1. Field of the Invention
This invention relates generally to semiconductor processing, and more particularly to circuit boards and differential signal propagation for such circuit boards.
2. Description of the Related Art
Modern processors communicate with peripherals and other devices at sometimes very high data rates and operating frequencies. To accommodate such high data rates, conventional processors often use high density interconnects. Differential signaling is used for many such high density interconnects. In some conventional designs, many differential signal pairs (pairs of signal traces) are mapped in a small space and are forced to use minimum geometries, such as width, thickness and spacing, that can be afforded by prevailing design rules. The minimum geometries are beneficial from the aspect of reduced capacitive loading on transmission lines for high data rates. However, the minimum spacing can lead to high crosstalk issues between adjacent differential pairs.
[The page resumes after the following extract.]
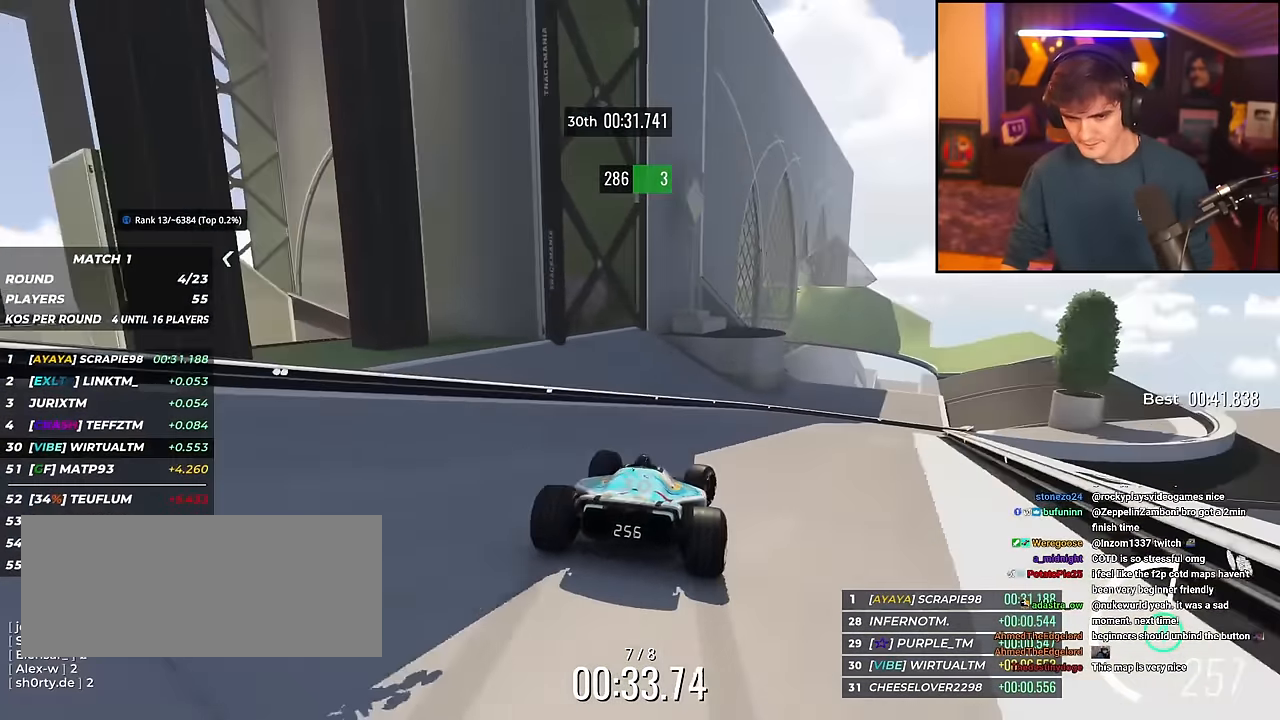
{"keys": ["right", "up"], "events": [[250, "up", "up"], [333, "up", "down"]]}
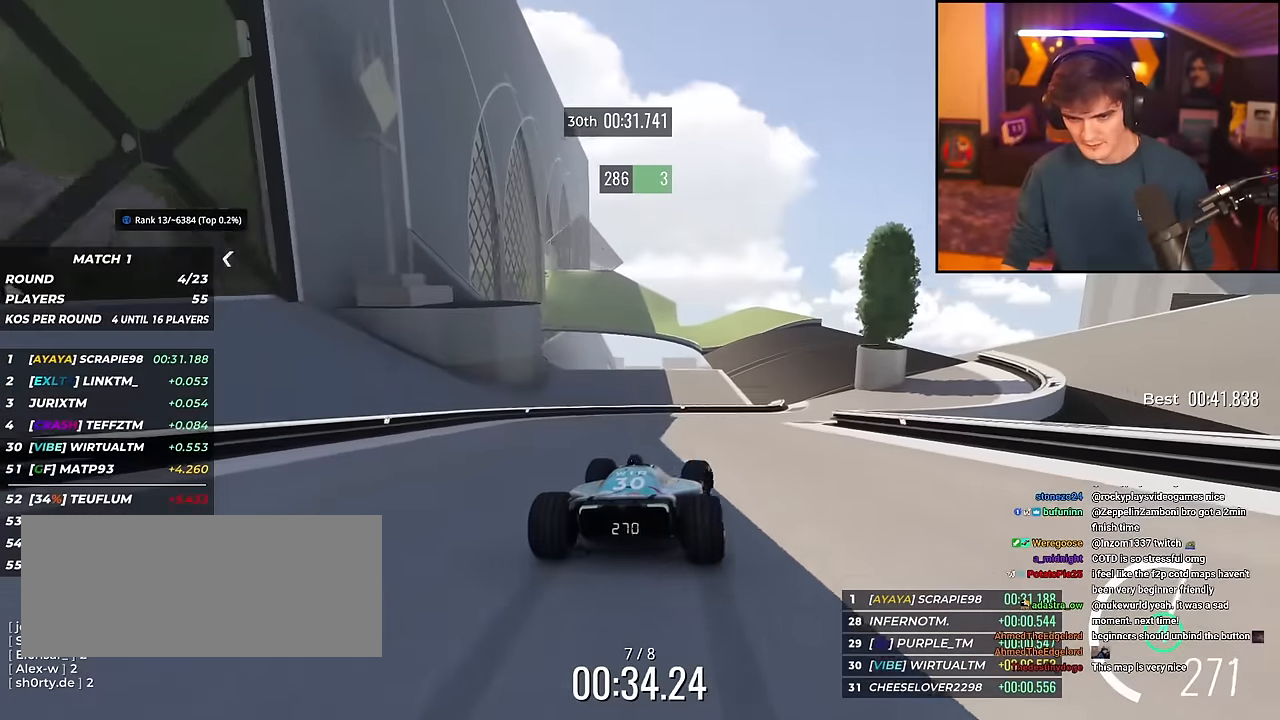
{"keys": ["left", "up"], "events": [[350, "right", "up"], [401, "left", "down"]]}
Some conventional designs address the problem of differential signal pair crosstalk by various filtering techniques, such as pre-shoot, de-emphasis equalization and continuous time linear equalization. These techniques use on-die circuitry to perform the signal conditioning techniques. Of course, there is a performance overhead associated with these techniques and silicon space is consumed.
Differential signal vias, which often traverse one or more layers of a circuit board present certain challenges. A server platform for modern microprocessors have many high speed interfaces, including USB, DisplayPort, PCIe, SATA and DDR. To accommodate these various interfaces, systems boards have grown to ten layers or more for signals and power delivery. Using thin materials, such as thin metal layer and low k dielectrics, can somehow reduce the overall platform thickness while keeping the impedance constant. The cost of using thin and low k plastic materials is high and thin metal layers can lead to DC IR drop penalty. Another issue for relatively thick boards is that long via transitions cause high far end crosstalk. The far end crosstalk induced by electrical and magnetic couplings is strongly affected by the length of coupling: the thicker the board, the longer the differential signal transition vias. The crosstalk also gets worse when high speed differential signals are crowded together, particularly when they share the same return current. When the return path is shared by several differential pairs, the return currents for them overlap one on top of each other. Indeed, the return current overlap is a fundamental factor of crosstalk. Traditionally, the one ground via is shared by two or more nearby differential pairs. Each pair draws its own return current that overlaps on the same ground via surface.
The present invention is directed to overcoming or reducing the effects of one or more of the foregoing disadvantages.